Top of WORKING DATA
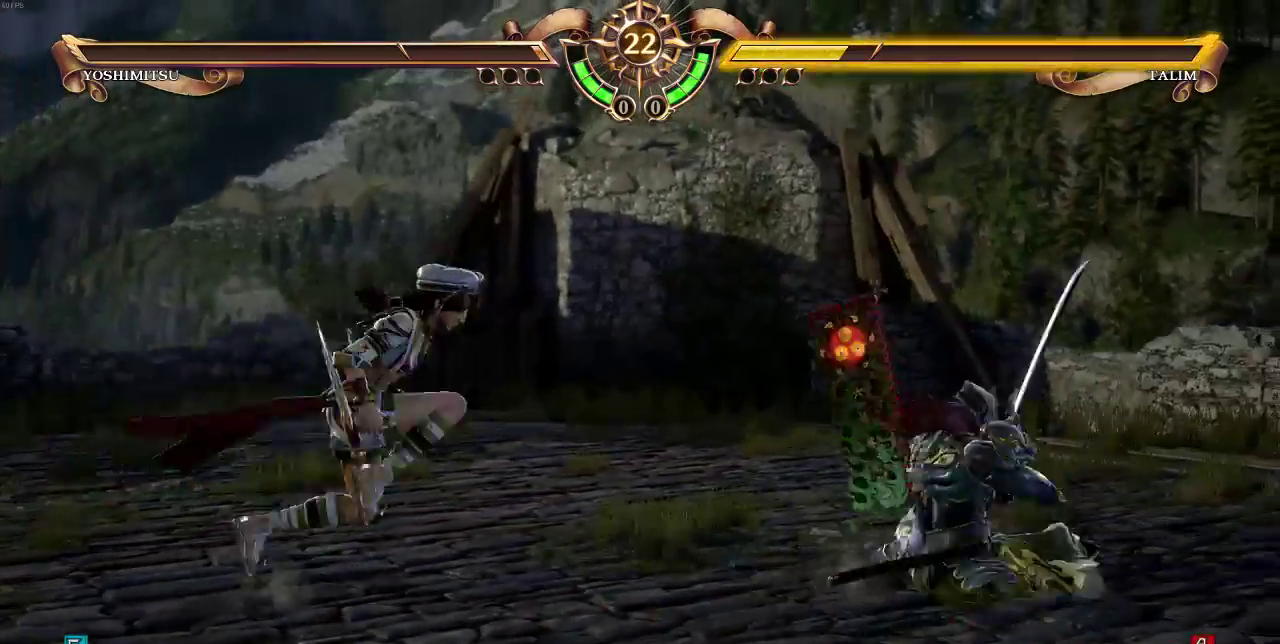
{"dt_ms": 500, "buttons": ["DPAD_UP"], "events": [[117, "DPAD_UP", "down"], [150, "DPAD_RIGHT", "up"]]}
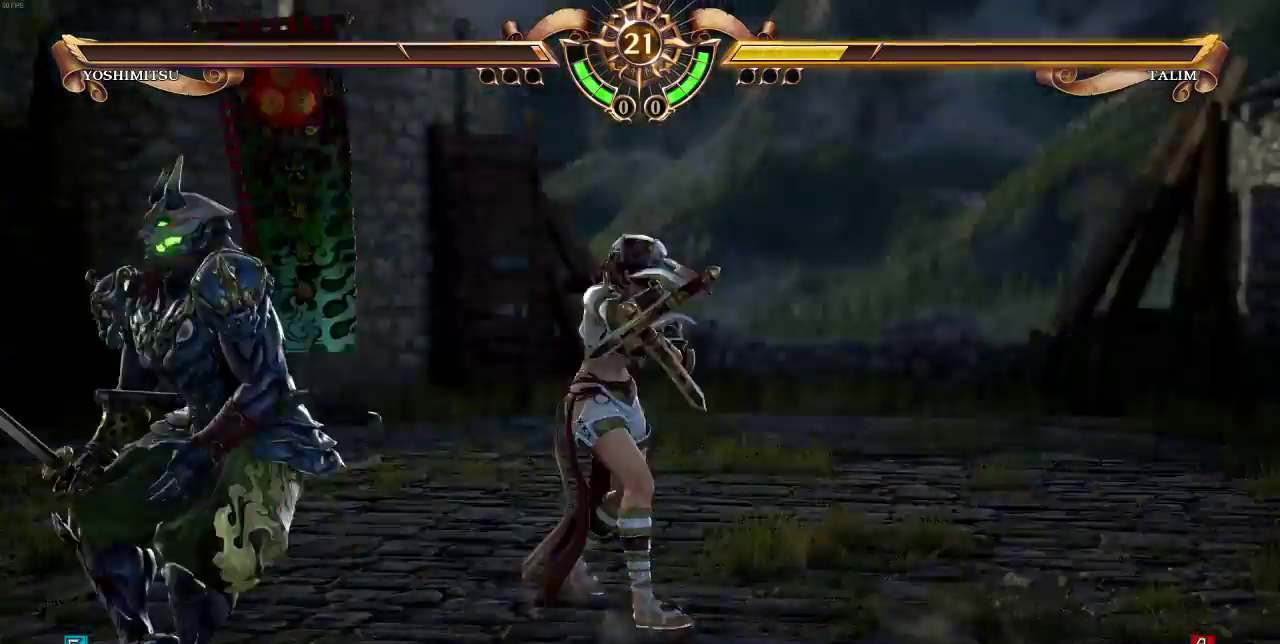
{"dt_ms": 500, "buttons": ["DPAD_UP"], "events": []}
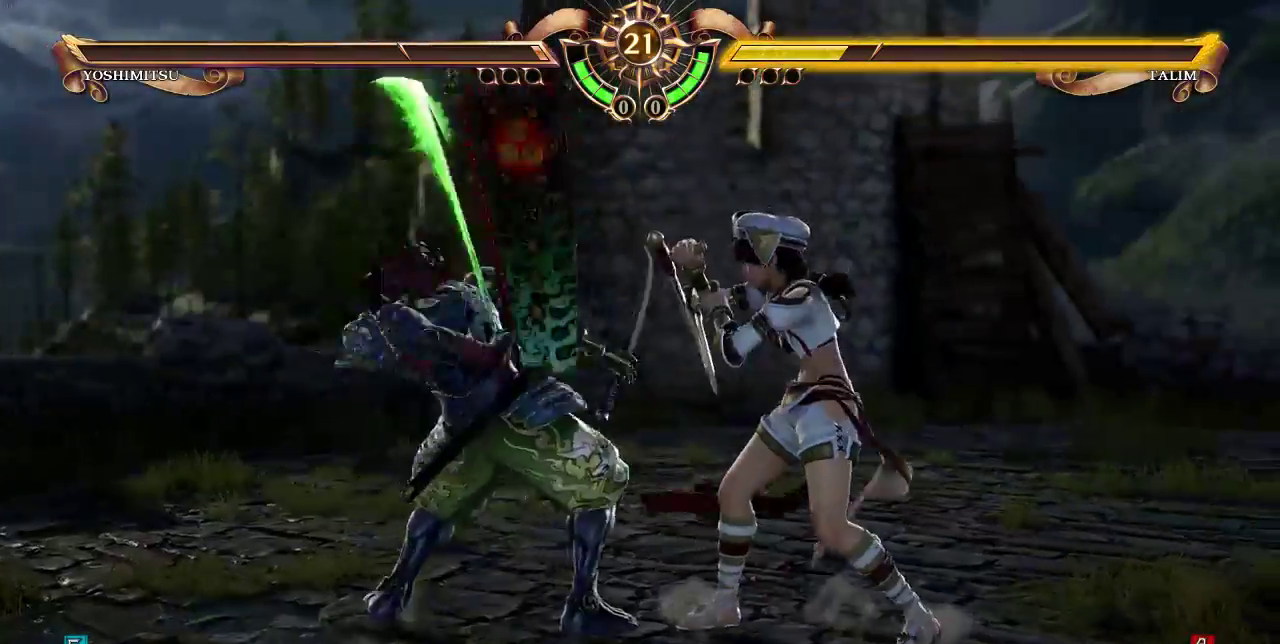
{"dt_ms": 500, "buttons": ["CROSS"], "events": [[417, "DPAD_UP", "up"], [450, "CROSS", "down"]]}
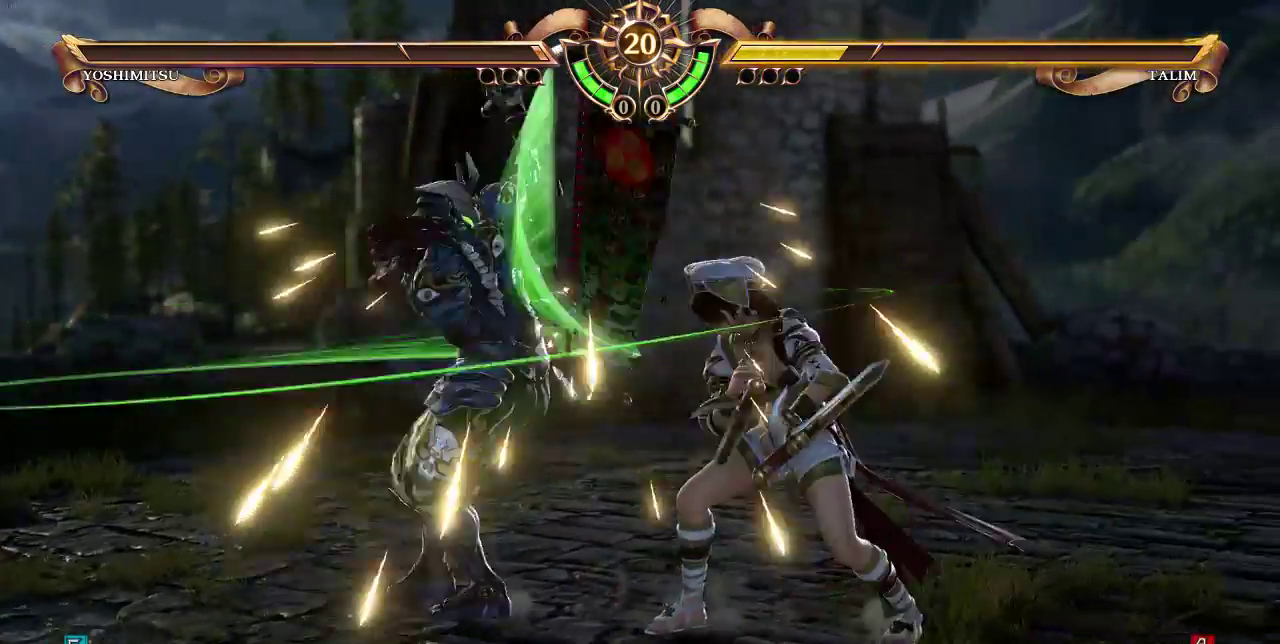
{"dt_ms": 1000, "buttons": []}
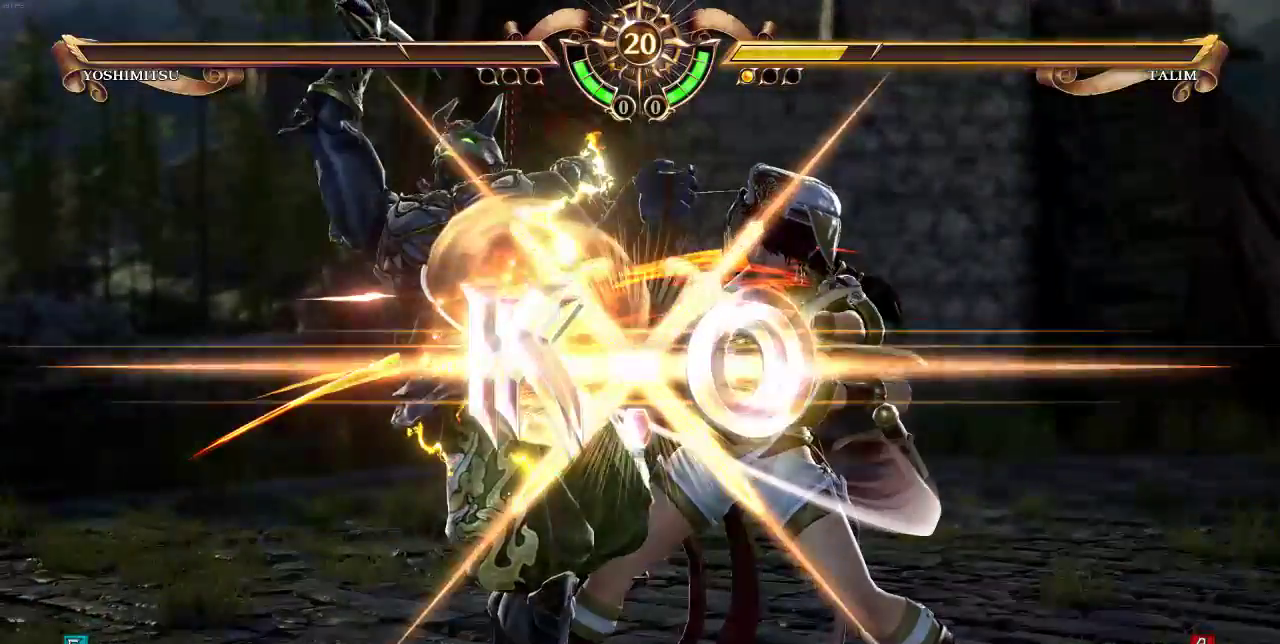
{"dt_ms": 500, "buttons": [], "events": []}
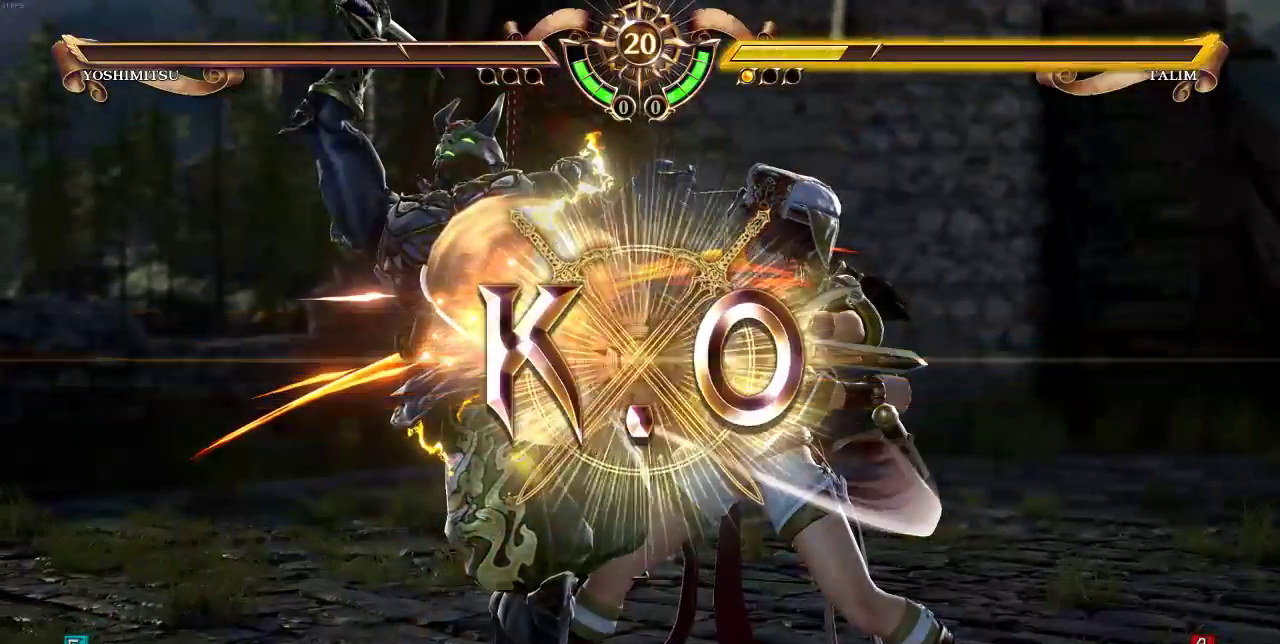
{"dt_ms": 500, "buttons": [], "events": []}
Bottom of WORKING DATA
## WHAT IS EXPECTED
Would you repeat the complete listing exactly, excluding each picture it holds?

## SOLUTION TO THIS EXERCISE
{"dt_ms": 500, "buttons": ["DPAD_UP"], "events": [[117, "DPAD_UP", "down"], [150, "DPAD_RIGHT", "up"]]}
{"dt_ms": 500, "buttons": ["DPAD_UP"], "events": []}
{"dt_ms": 500, "buttons": ["CROSS"], "events": [[417, "DPAD_UP", "up"], [450, "CROSS", "down"]]}
{"dt_ms": 1000, "buttons": []}
{"dt_ms": 500, "buttons": [], "events": []}
{"dt_ms": 500, "buttons": [], "events": []}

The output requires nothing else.